Visualizing Twilight

Posted on the 05 April 2021 by Steveawiggins @stawiggins

Graphic novels still feel like cheating.  That childhood message that comic books “aren’t really reading” has proven difficult to dislodge.  That, and the fear that we are entering a post-literary world, keep me from reading many of them.  Koren Shadmi’s The Twilight Man: Rod Serling and the Birth of Television, however, caught my attention right away.  Like many other people my age, my thinking was heavily influenced by The Twilight Zone.  As a kid, television had a kind of authority to it.  This is what adults were feeding us.  Although I was hardly intellectual then, I thought deeply about things and one of those things was The Twilight Zone.  The episodes were profound.  The twist endings certainly were among the best on the tube.  Shadmi’s graphic novel of Rod Serling’s life is a tribute to the influence the man had.

For a graphic treatment, The Twilight Man is strangely affective (yes, that’s spelled correctly).  I tend to shy away from hagiographies, and Shadmi’s treatment isn’t one.  It does illustrate, however, how Serling fought against a commercialism that would eventually win out.  Those who control the money control what we see.  Granted, the democratizing influence of the internet has let competition arise from unseen quarters—there are young people who watch YouTube to the exclusion of television altogether—but few shows manage the impact that The Twilight Zone had when there were only essentially three large networks.  Now we have so many choices that cultural reference points are rare.  Those who’ve never seen it, at least for the time being, know what The Twilight Zone is.

This book is biographical, based on published biographies.  There’s something about knowing, however, that the episodes actually happened.  Being in combat (as Serling was) puts some people into their own kind of limbo.  At least one person in my own family was irrevocably changed by fighting in a war.  The remarkable thing is that Serling came out of it wanting justice for all people.
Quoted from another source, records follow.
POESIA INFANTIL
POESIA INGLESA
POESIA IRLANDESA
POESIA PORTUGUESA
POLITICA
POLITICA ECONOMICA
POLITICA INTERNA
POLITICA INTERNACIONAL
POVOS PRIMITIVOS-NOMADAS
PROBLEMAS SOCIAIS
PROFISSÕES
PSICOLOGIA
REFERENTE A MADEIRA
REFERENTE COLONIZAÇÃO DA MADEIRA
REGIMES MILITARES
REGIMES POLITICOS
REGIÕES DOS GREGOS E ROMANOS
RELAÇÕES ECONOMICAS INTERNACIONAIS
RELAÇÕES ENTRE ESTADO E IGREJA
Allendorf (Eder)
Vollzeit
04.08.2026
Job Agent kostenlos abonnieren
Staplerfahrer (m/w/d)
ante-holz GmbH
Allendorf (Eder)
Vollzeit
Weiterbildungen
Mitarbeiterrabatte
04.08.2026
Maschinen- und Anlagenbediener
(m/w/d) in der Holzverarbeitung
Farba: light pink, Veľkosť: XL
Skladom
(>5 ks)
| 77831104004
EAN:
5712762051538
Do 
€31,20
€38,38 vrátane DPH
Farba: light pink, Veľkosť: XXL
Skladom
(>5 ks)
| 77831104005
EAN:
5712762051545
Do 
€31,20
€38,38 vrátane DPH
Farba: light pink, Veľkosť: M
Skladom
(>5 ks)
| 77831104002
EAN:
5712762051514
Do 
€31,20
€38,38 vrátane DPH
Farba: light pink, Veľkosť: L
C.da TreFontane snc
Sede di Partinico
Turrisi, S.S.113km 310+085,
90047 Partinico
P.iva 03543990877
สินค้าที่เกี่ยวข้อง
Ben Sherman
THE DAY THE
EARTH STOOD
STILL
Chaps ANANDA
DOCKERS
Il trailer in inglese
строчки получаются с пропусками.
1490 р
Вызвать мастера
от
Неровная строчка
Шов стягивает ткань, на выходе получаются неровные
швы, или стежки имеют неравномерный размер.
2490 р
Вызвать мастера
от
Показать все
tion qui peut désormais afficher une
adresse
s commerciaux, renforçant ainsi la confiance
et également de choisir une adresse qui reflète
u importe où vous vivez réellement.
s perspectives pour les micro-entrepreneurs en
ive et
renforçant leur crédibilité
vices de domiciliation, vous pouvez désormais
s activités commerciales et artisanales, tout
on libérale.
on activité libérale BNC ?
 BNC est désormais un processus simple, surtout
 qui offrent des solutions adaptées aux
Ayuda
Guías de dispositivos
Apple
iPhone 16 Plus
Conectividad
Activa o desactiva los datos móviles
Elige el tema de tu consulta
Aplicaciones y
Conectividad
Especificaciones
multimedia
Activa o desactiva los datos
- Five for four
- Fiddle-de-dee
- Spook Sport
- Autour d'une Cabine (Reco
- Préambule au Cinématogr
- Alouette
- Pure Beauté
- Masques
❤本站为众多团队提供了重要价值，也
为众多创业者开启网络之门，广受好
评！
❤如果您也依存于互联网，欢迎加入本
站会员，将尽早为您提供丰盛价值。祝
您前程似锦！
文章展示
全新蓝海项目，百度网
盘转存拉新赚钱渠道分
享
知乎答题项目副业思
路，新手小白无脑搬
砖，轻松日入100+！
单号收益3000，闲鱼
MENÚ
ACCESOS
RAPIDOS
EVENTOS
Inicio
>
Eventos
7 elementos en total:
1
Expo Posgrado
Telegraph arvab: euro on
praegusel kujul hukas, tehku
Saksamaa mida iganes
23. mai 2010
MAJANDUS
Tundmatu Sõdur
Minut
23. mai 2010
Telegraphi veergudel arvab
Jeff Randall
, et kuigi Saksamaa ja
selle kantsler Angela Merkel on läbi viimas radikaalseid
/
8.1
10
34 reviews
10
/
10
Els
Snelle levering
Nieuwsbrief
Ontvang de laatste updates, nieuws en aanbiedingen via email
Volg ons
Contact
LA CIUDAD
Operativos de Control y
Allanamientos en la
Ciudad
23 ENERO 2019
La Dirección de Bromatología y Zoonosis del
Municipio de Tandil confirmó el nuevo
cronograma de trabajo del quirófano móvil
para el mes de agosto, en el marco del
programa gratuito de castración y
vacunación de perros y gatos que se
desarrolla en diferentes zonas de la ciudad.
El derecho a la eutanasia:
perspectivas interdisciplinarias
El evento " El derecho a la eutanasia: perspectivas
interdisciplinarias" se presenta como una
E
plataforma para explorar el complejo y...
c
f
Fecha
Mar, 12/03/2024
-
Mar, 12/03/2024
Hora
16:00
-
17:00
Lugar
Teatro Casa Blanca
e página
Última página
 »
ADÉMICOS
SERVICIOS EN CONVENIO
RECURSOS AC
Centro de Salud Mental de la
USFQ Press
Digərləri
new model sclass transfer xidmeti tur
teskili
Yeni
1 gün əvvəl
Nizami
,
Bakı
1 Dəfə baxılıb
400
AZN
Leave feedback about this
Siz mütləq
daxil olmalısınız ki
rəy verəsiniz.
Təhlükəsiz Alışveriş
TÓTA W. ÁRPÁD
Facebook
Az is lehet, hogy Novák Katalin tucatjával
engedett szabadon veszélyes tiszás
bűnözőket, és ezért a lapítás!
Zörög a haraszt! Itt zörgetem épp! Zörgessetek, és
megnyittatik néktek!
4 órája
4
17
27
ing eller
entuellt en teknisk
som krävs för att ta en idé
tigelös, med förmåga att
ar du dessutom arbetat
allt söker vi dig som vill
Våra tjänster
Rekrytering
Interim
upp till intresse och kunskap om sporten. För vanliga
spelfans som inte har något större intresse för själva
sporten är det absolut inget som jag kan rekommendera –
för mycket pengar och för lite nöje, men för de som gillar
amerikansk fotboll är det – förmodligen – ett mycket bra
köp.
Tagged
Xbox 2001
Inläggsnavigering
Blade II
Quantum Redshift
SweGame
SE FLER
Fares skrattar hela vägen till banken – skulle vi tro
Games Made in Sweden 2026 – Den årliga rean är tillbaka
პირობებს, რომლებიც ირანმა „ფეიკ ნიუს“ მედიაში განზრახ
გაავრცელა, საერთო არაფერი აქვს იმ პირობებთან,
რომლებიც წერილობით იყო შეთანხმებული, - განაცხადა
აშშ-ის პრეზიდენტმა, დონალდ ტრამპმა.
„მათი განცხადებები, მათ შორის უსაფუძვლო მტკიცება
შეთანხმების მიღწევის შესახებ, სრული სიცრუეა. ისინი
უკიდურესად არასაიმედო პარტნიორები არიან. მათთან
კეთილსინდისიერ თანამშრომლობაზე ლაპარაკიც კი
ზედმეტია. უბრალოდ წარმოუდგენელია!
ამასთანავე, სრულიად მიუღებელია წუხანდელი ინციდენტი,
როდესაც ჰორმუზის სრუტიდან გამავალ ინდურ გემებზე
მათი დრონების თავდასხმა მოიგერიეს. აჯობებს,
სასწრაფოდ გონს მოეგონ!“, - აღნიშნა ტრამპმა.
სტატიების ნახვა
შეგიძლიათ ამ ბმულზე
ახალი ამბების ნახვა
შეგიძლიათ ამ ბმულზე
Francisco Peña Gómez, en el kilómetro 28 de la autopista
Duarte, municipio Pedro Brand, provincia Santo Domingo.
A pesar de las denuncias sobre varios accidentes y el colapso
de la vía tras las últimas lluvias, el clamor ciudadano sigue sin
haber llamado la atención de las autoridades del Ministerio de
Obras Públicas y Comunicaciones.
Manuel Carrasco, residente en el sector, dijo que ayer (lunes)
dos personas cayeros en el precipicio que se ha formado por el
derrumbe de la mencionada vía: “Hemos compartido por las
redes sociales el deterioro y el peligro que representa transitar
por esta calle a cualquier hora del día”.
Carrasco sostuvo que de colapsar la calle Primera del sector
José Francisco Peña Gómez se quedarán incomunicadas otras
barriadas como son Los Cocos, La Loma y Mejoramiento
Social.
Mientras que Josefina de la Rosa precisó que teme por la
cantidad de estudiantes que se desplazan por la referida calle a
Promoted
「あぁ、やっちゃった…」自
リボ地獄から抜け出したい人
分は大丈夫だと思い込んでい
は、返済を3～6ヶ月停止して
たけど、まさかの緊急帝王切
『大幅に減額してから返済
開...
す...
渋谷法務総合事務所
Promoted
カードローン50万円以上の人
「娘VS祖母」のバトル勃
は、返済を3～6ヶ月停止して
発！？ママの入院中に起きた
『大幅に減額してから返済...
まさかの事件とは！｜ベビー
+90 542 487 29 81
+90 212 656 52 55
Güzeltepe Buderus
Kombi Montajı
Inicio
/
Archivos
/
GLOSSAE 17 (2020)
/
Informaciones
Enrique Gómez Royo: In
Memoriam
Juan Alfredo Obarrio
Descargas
The book even points out that he became a Unitarian, although it doesn’t dwell on that point.  Some things, such as spiritual insights, are difficult to illustrate I suppose.  I can  see why Shadmi’s tribute receives good press.  Graphic novels are a means of telling a story that moves people.  I re-learn this each time I read one, which is something I rarely do.  Now that I’m starting to explore this genre I’m perhaps learning to address my own prejudices.  As long as there are still words to read.